» **THE TASK**
From top to bottom, each entry below must be reproduced exactly.

(Stored data entries)
* * * * *

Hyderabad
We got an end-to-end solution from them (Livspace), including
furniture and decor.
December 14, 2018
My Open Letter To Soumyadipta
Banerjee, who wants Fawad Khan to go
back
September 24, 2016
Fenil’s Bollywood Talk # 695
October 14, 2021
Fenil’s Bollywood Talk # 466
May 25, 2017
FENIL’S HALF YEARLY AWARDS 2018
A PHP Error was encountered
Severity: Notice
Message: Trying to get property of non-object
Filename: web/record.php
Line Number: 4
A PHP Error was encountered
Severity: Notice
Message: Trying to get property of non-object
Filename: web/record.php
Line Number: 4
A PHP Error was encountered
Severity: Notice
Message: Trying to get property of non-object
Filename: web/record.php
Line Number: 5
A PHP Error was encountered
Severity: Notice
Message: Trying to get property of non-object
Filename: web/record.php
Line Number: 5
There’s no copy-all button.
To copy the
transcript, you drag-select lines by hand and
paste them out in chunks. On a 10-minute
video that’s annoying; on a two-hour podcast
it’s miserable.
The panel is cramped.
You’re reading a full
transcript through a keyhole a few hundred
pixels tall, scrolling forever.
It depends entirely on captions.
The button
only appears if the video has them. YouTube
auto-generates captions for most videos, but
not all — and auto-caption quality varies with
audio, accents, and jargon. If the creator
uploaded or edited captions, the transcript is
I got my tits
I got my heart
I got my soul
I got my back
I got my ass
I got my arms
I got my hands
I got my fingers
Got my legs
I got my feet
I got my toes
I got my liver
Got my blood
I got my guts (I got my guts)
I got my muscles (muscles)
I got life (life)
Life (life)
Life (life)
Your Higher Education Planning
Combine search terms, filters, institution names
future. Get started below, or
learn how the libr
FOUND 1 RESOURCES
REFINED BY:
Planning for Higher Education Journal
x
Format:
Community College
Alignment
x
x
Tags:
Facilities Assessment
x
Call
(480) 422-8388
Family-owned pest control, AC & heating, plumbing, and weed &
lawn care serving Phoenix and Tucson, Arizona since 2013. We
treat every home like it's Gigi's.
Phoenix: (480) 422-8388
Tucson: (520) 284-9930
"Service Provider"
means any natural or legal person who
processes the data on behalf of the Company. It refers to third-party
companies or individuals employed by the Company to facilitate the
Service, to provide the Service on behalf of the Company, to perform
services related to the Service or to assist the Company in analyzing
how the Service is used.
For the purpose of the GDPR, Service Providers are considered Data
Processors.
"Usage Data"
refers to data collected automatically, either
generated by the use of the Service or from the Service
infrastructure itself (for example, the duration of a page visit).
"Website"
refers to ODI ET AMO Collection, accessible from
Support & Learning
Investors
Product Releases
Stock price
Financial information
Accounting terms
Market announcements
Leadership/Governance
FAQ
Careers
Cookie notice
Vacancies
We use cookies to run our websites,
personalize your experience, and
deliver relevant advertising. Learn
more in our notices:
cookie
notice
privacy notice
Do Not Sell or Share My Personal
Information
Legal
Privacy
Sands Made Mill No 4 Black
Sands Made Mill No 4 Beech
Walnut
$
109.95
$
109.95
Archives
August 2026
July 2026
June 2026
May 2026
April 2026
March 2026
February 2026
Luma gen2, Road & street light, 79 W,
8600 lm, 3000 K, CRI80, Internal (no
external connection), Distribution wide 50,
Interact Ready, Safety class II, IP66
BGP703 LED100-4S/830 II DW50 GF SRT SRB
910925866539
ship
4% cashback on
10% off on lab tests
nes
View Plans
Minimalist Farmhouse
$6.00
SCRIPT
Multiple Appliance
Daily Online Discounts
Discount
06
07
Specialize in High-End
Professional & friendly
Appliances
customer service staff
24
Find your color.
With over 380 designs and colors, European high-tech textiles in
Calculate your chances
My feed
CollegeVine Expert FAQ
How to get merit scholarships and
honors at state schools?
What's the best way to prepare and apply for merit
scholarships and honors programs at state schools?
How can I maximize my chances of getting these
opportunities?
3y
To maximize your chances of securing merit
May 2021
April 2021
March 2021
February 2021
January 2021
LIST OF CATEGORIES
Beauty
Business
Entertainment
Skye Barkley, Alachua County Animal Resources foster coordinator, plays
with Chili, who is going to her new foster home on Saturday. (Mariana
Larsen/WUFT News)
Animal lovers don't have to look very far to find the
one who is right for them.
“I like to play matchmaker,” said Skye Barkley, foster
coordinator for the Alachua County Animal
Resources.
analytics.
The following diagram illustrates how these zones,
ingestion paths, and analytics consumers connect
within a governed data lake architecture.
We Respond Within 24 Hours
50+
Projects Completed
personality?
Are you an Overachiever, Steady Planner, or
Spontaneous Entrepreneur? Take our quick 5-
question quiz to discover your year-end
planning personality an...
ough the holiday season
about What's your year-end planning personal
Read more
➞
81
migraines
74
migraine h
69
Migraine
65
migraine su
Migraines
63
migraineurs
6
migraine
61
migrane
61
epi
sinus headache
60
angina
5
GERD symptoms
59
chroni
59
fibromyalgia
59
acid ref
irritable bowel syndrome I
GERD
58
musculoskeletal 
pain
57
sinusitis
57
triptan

* * * * *

» **EXERCISE ANSWER**
Hyderabad
We got an end-to-end solution from them (Livspace), including
furniture and decor.
December 14, 2018
My Open Letter To Soumyadipta
Banerjee, who wants Fawad Khan to go
back
September 24, 2016
Fenil’s Bollywood Talk # 695
October 14, 2021
Fenil’s Bollywood Talk # 466
May 25, 2017
FENIL’S HALF YEARLY AWARDS 2018
A PHP Error was encountered
Severity: Notice
Message: Trying to get property of non-object
Filename: web/record.php
Line Number: 4
A PHP Error was encountered
Severity: Notice
Message: Trying to get property of non-object
Filename: web/record.php
Line Number: 4
A PHP Error was encountered
Severity: Notice
Message: Trying to get property of non-object
Filename: web/record.php
Line Number: 5
A PHP Error was encountered
Severity: Notice
Message: Trying to get property of non-object
Filename: web/record.php
Line Number: 5
There’s no copy-all button.
To copy the
transcript, you drag-select lines by hand and
paste them out in chunks. On a 10-minute
video that’s annoying; on a two-hour podcast
it’s miserable.
The panel is cramped.
You’re reading a full
transcript through a keyhole a few hundred
pixels tall, scrolling forever.
It depends entirely on captions.
The button
only appears if the video has them. YouTube
auto-generates captions for most videos, but
not all — and auto-caption quality varies with
audio, accents, and jargon. If the creator
uploaded or edited captions, the transcript is
I got my tits
I got my heart
I got my soul
I got my back
I got my ass
I got my arms
I got my hands
I got my fingers
Got my legs
I got my feet
I got my toes
I got my liver
Got my blood
I got my guts (I got my guts)
I got my muscles (muscles)
I got life (life)
Life (life)
Life (life)
Your Higher Education Planning
Combine search terms, filters, institution names
future. Get started below, or
learn how the libr
FOUND 1 RESOURCES
REFINED BY:
Planning for Higher Education Journal
x
Format:
Community College
Alignment
x
x
Tags:
Facilities Assessment
x
Call
(480) 422-8388
Family-owned pest control, AC & heating, plumbing, and weed &
lawn care serving Phoenix and Tucson, Arizona since 2013. We
treat every home like it's Gigi's.
Phoenix: (480) 422-8388
Tucson: (520) 284-9930
"Service Provider"
means any natural or legal person who
processes the data on behalf of the Company. It refers to third-party
companies or individuals employed by the Company to facilitate the
Service, to provide the Service on behalf of the Company, to perform
services related to the Service or to assist the Company in analyzing
how the Service is used.
For the purpose of the GDPR, Service Providers are considered Data
Processors.
"Usage Data"
refers to data collected automatically, either
generated by the use of the Service or from the Service
infrastructure itself (for example, the duration of a page visit).
"Website"
refers to ODI ET AMO Collection, accessible from
Support & Learning
Investors
Product Releases
Stock price
Financial information
Accounting terms
Market announcements
Leadership/Governance
FAQ
Careers
Cookie notice
Vacancies
We use cookies to run our websites,
personalize your experience, and
deliver relevant advertising. Learn
more in our notices:
cookie
notice
privacy notice
Do Not Sell or Share My Personal
Information
Legal
Privacy
Sands Made Mill No 4 Black
Sands Made Mill No 4 Beech
Walnut
$
109.95
$
109.95
Archives
August 2026
July 2026
June 2026
May 2026
April 2026
March 2026
February 2026
Luma gen2, Road & street light, 79 W,
8600 lm, 3000 K, CRI80, Internal (no
external connection), Distribution wide 50,
Interact Ready, Safety class II, IP66
BGP703 LED100-4S/830 II DW50 GF SRT SRB
910925866539
ship
4% cashback on
10% off on lab tests
nes
View Plans
Minimalist Farmhouse
$6.00
SCRIPT
Multiple Appliance
Daily Online Discounts
Discount
06
07
Specialize in High-End
Professional & friendly
Appliances
customer service staff
24
Find your color.
With over 380 designs and colors, European high-tech textiles in
Calculate your chances
My feed
CollegeVine Expert FAQ
How to get merit scholarships and
honors at state schools?
What's the best way to prepare and apply for merit
scholarships and honors programs at state schools?
How can I maximize my chances of getting these
opportunities?
3y
To maximize your chances of securing merit
May 2021
April 2021
March 2021
February 2021
January 2021
LIST OF CATEGORIES
Beauty
Business
Entertainment
Skye Barkley, Alachua County Animal Resources foster coordinator, plays
with Chili, who is going to her new foster home on Saturday. (Mariana
Larsen/WUFT News)
Animal lovers don't have to look very far to find the
one who is right for them.
“I like to play matchmaker,” said Skye Barkley, foster
coordinator for the Alachua County Animal
Resources.
analytics.
The following diagram illustrates how these zones,
ingestion paths, and analytics consumers connect
within a governed data lake architecture.
We Respond Within 24 Hours
50+
Projects Completed
personality?
Are you an Overachiever, Steady Planner, or
Spontaneous Entrepreneur? Take our quick 5-
question quiz to discover your year-end
planning personality an...
ough the holiday season
about What's your year-end planning personal
Read more
➞
81
migraines
74
migraine h
69
Migraine
65
migraine su
Migraines
63
migraineurs
6
migraine
61
migrane
61
epi
sinus headache
60
angina
5
GERD symptoms
59
chroni
59
fibromyalgia
59
acid ref
irritable bowel syndrome I
GERD
58
musculoskeletal 
pain
57
sinusitis
57
triptan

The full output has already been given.